• Pose estimation data:
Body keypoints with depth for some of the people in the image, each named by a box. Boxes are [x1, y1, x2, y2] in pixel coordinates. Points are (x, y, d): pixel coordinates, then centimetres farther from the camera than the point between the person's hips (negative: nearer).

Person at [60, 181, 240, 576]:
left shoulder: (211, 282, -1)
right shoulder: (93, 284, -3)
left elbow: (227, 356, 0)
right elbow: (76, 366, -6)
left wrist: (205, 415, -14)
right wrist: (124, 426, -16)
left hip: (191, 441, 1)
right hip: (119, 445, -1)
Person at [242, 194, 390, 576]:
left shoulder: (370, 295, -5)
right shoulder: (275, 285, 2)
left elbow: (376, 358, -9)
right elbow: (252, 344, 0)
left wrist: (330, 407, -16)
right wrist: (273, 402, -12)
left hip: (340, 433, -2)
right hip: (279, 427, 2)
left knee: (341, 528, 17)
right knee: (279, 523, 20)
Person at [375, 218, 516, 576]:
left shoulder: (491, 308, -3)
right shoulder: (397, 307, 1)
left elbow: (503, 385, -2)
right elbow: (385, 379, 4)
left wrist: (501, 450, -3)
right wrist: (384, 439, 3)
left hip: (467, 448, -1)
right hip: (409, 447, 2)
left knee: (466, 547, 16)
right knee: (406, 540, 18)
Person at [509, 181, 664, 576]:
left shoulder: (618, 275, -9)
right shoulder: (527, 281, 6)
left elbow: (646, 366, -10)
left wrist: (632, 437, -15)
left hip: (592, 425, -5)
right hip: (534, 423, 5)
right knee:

• Task directions: Keeping every word as it is, repeat all of the records.

• Solution to this exercise:
Body keypoints with depth for some of the people in the image, each named by a box. Boxes are [x1, y1, x2, y2] in pixel coordinates. Points are (x, y, d): pixel coordinates, then centimetres farther from the camera than the point between the person's hips (negative: nearer).

Person at [60, 181, 240, 576]:
left shoulder: (211, 282, -1)
right shoulder: (93, 284, -3)
left elbow: (227, 356, 0)
right elbow: (76, 366, -6)
left wrist: (205, 415, -14)
right wrist: (124, 426, -16)
left hip: (191, 441, 1)
right hip: (119, 445, -1)
Person at [242, 194, 390, 576]:
left shoulder: (370, 295, -5)
right shoulder: (275, 285, 2)
left elbow: (376, 358, -9)
right elbow: (252, 344, 0)
left wrist: (330, 407, -16)
right wrist: (273, 402, -12)
left hip: (340, 433, -2)
right hip: (279, 427, 2)
left knee: (341, 528, 17)
right knee: (279, 523, 20)
Person at [375, 218, 516, 576]:
left shoulder: (491, 308, -3)
right shoulder: (397, 307, 1)
left elbow: (503, 385, -2)
right elbow: (385, 379, 4)
left wrist: (501, 450, -3)
right wrist: (384, 439, 3)
left hip: (467, 448, -1)
right hip: (409, 447, 2)
left knee: (466, 547, 16)
right knee: (406, 540, 18)
Person at [509, 181, 664, 576]:
left shoulder: (618, 275, -9)
right shoulder: (527, 281, 6)
left elbow: (646, 366, -10)
left wrist: (632, 437, -15)
left hip: (592, 425, -5)
right hip: (534, 423, 5)
right knee:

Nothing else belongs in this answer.